The lamps, he explains, are a “memorial” for those killed in the name of political progress. “[Our governments] create dictators, we sell them weapons, they kill people of their country, and we try to kill them when we cannot use them any more,” Stark says.

“These are our weapons,” he continues. “Our governments produce them and we agree.” He shrugs. “I understand we are not obliged to act against that, okay? But if we do nothing, we can [at least] pay a little attention to the people who die for us.”

To drive home our culpability, Starck chose different guns to represent different nations. The Beretta symbolizes the responsibility of western Europe; the Kalashnikov, the suffering caused by the former USSR; and the M16, the havoc created by the United States.

Media pictures of Saddam Hussein’s gold-plated gun, recovered when America and its allies attacked Iraq, inspired the line, which contains floor, desk, and bedside models. The guns are coated in gold leaf to allude to the military-industrial complex, while their black lampshades signify death. Small, smoked crosses line the inner portion of the shades, miniature graveyards that remind users that the next passing could be their own.

Starck claims the Gun collection is his most obvious—but not most pointed—political statement to date. That honor he divides among his Residential by Mail Order pre-fab house, Good Goods catalog, and—strangely—the Attila gnome stool/table he created for Kartell.

But as if to allay fears he’s lost his sly humor, Starck mentions another recent project: a design center in Hornberg, Germany for bathroom manufacturer Duravit. To communicate the complex’s purpose, he drafted and installed a 7-meter-high resin toilet in the building’s front façade. He says the choice was pragmatic, not scatological: “Because the factory is close to the highway and people go by it quickly, we put a big toilet there so they know what [the center] is about.”

Starck’s future plans include working on his clothing company and a brand of hydrogen cars; continuing to design boats and nautical furniture; pursuing condominium work, including his second Icon project, Icon Brickell, in Miami and a new 26-story building in the Victory Park section of Dallas; and collaborating with producer and real-estate developer Sam Nazarian on the Ritz Plaza in Miami and a chain of properties in Los Angeles. Plus Starck will host a political chat show, “Gnack,” for French TV channel Canal+, which at press time was slated to start in September.

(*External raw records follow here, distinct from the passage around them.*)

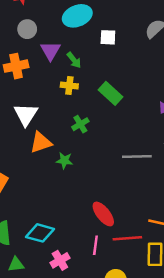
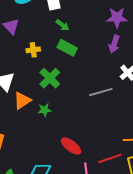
green arrow: (74, 60) -> (62, 25), moved
green cross: (80, 124) -> (50, 78), size x1.5
red ellipse: (103, 214) -> (71, 146), moved

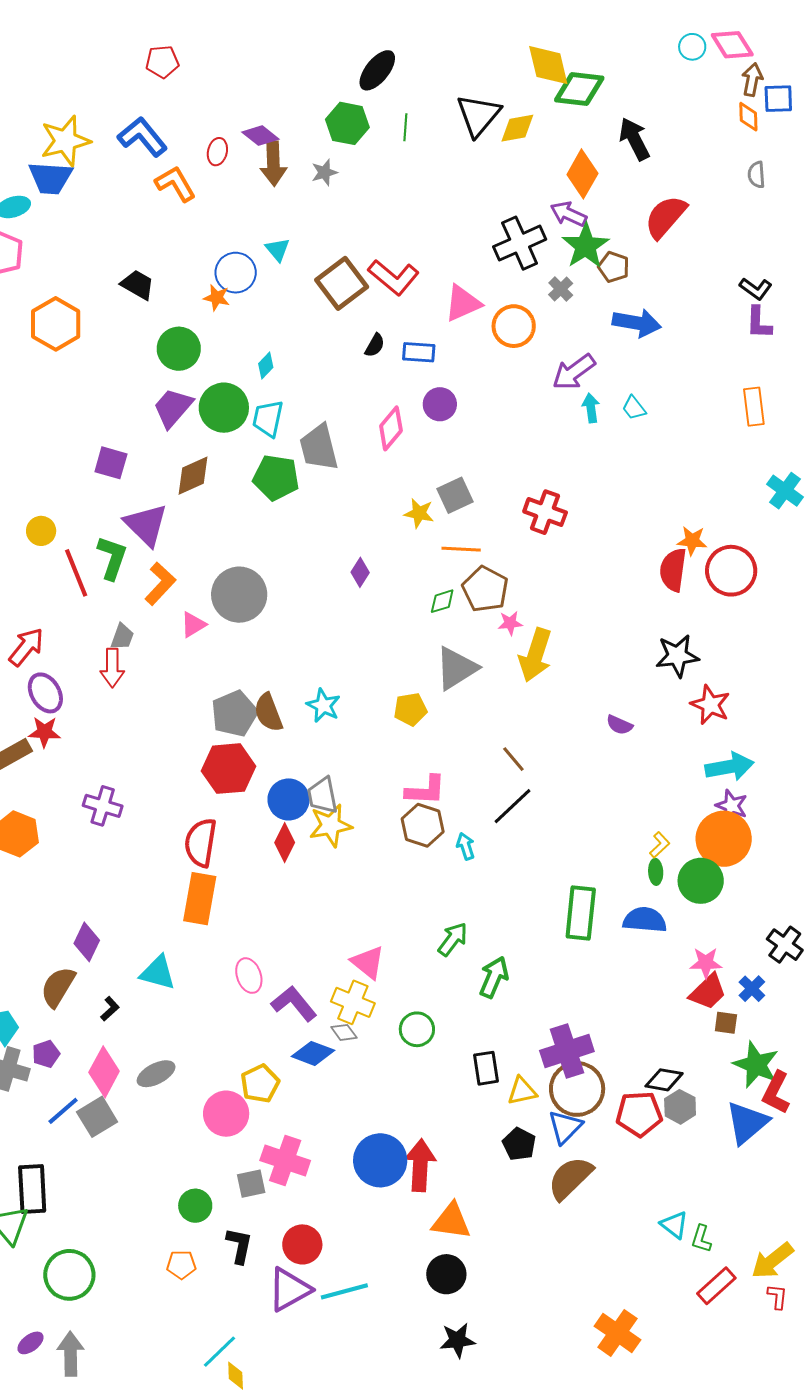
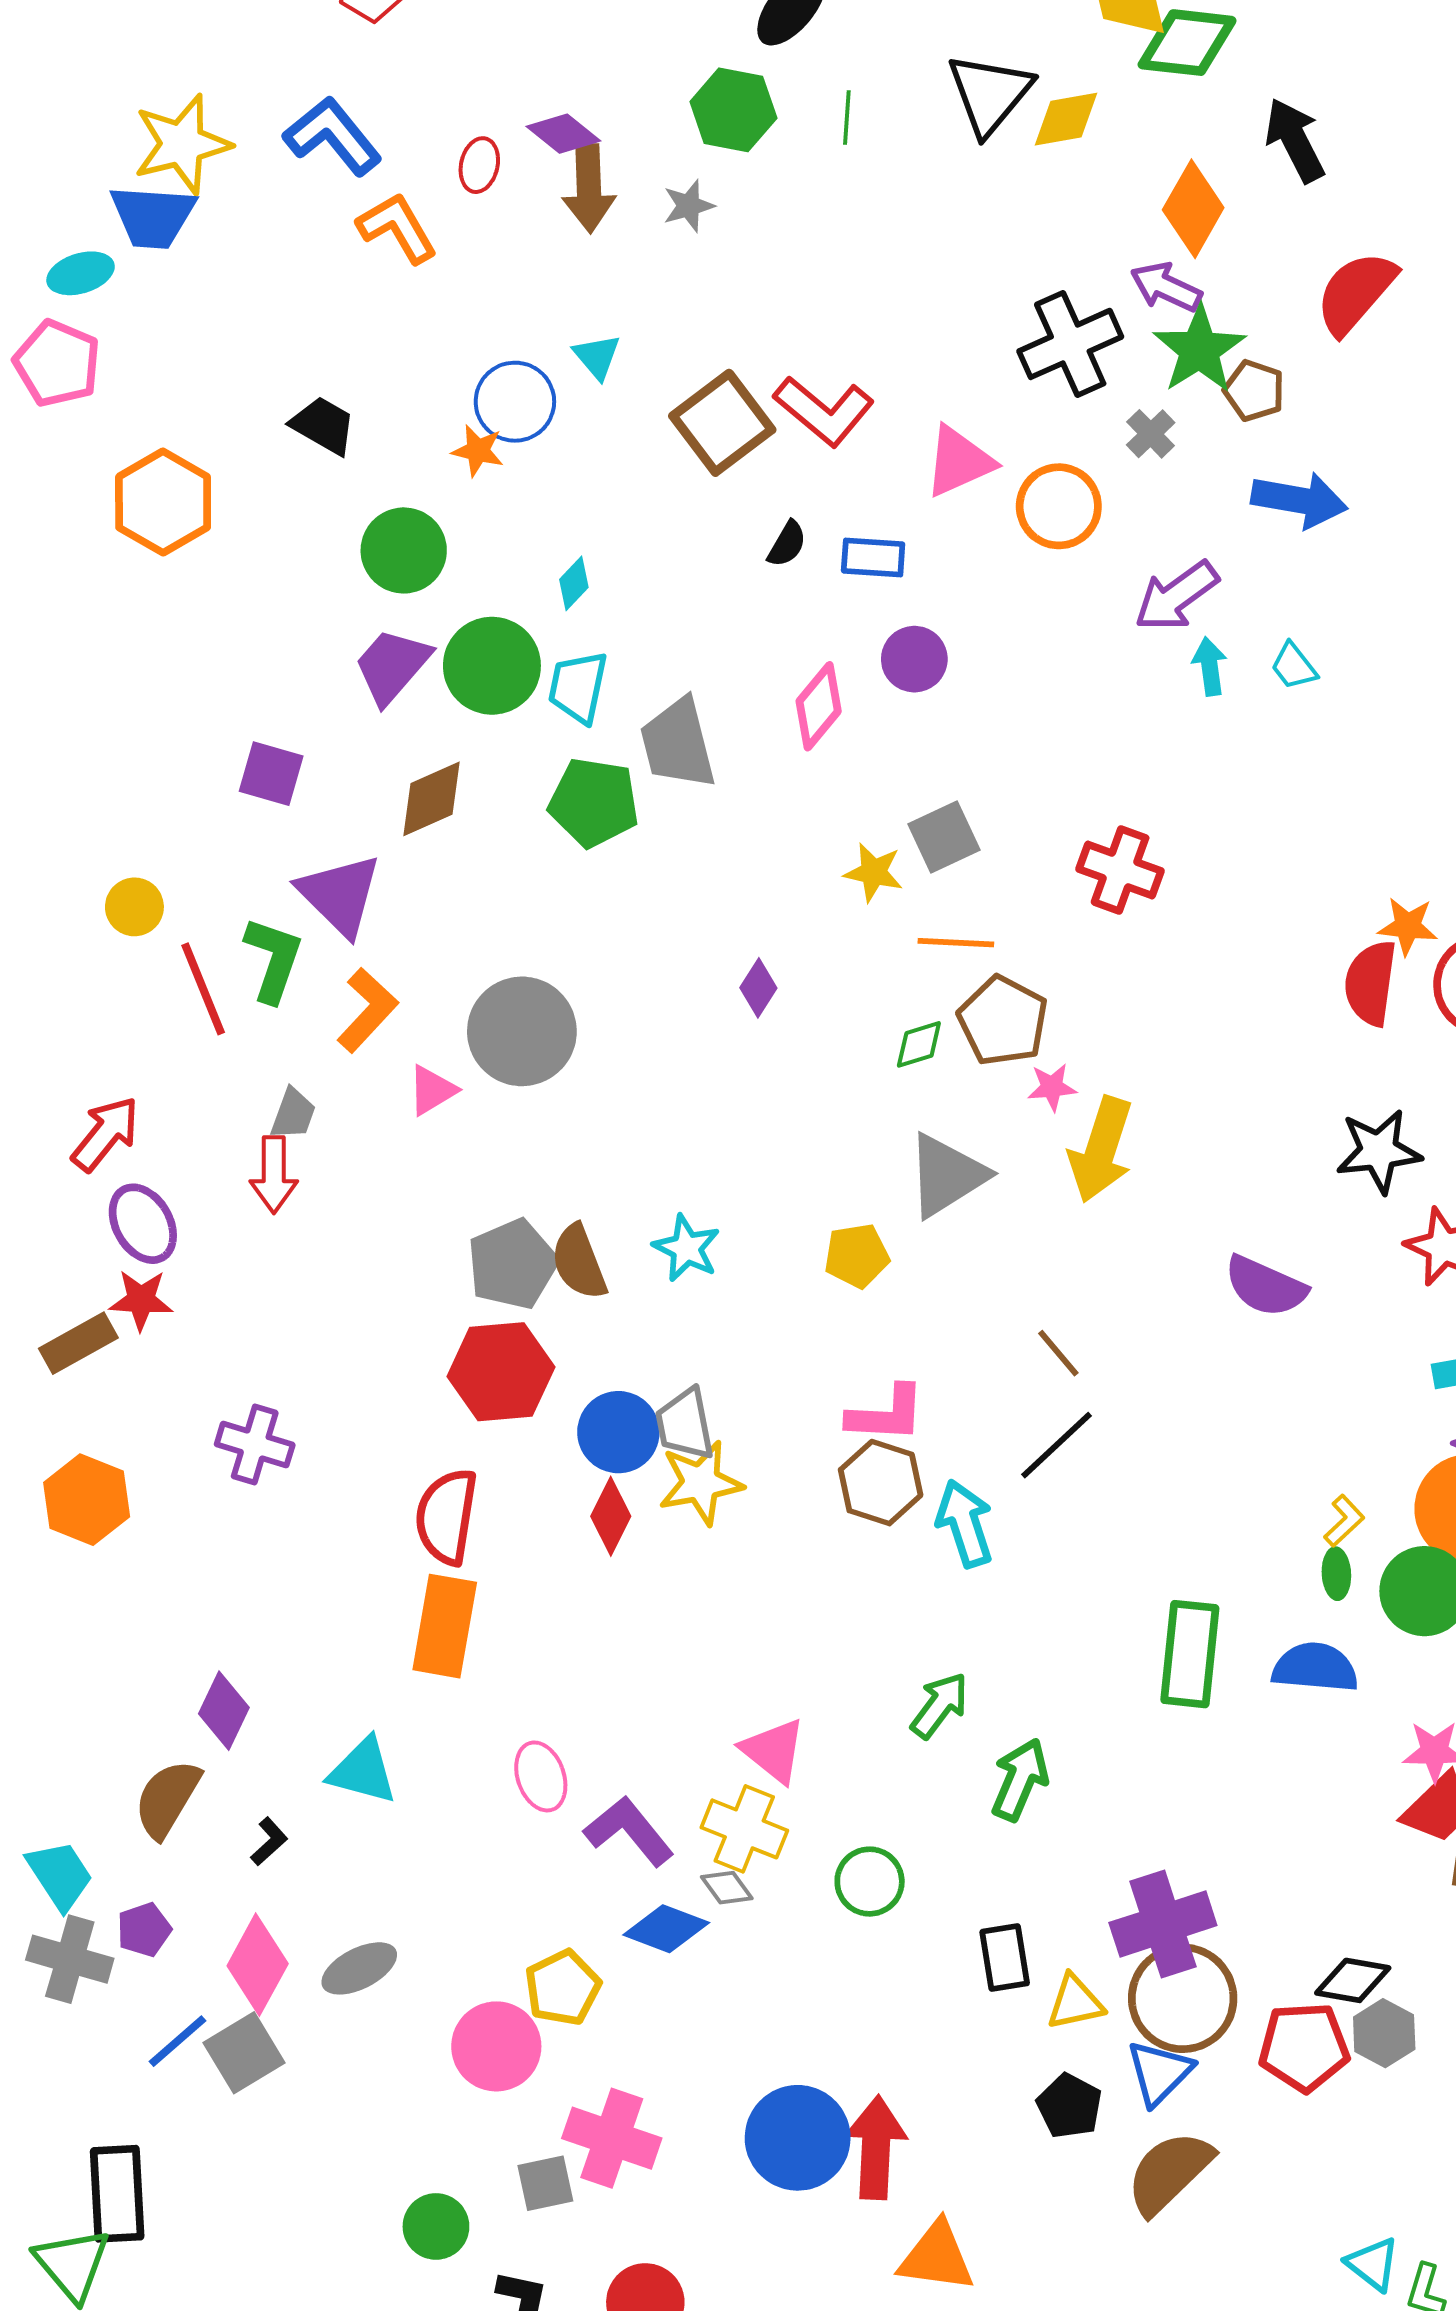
purple semicircle: (619, 725) -> (1265, 1286), size x1.6
cyan arrow: (466, 846) -> (965, 1523), size x1.6

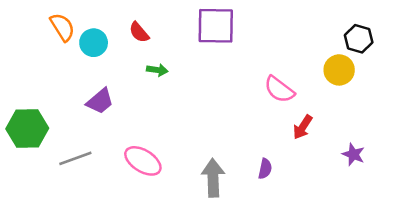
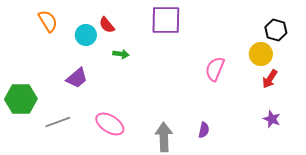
cyan circle: (94, 43) -> (86, 35), moved
pink semicircle: (279, 89) -> (215, 69), turned 75
red arrow: (303, 127) -> (270, 79), moved

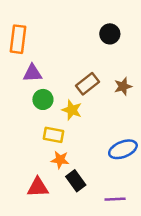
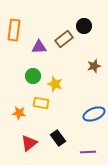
purple triangle: (32, 73) -> (39, 47), moved
brown rectangle: (88, 84) -> (64, 39), moved
orange star: (60, 160) -> (19, 113), moved
red triangle: (38, 187) -> (29, 143), turned -36

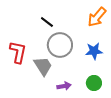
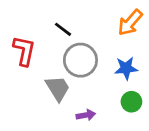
red L-shape: (18, 52) -> (24, 51), moved
green circle: (94, 83) -> (131, 102), moved

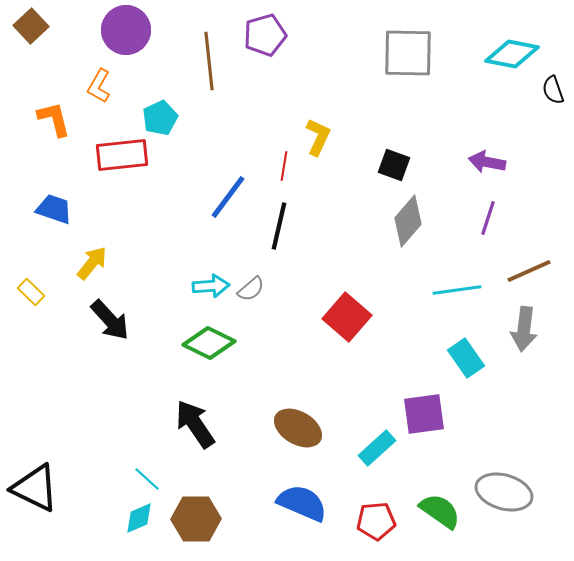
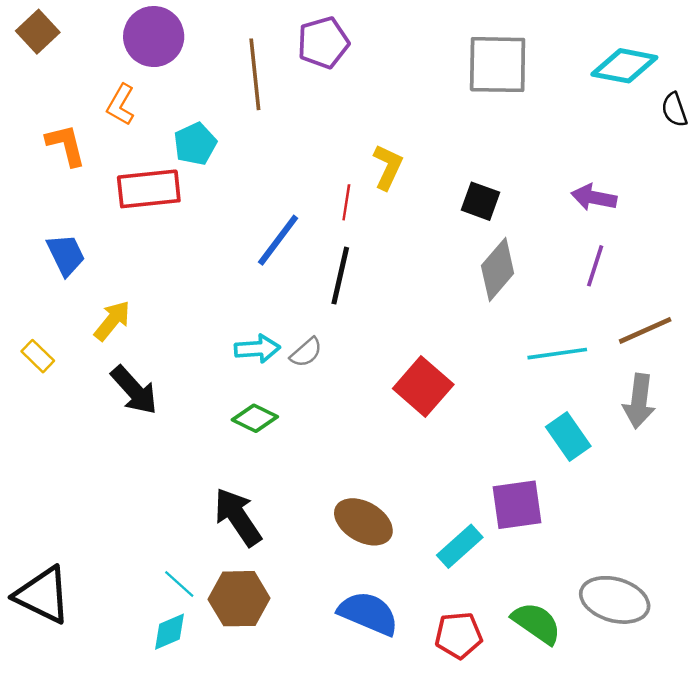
blue trapezoid: (54, 209) -> (66, 255), turned 45
green diamond: (209, 343) -> (255, 418), size x0.7
brown hexagon: (196, 519) -> (239, 599), moved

Although he has progressed from chasing novelty to promoting a more considered world view, Starck is still restless. And despite his protestations, he’s far from finished with design. Of course he insists design is boring: He tells me he regrets not being a scientist, politician, or composer, occupations he considers real vocations. “I think you must have a job which gives the possibility to deserve to exist,” he says ruefully. “To deserve to exist you must serve. You are not obliged to be a genius, but you are obliged to participate and bring what you can.”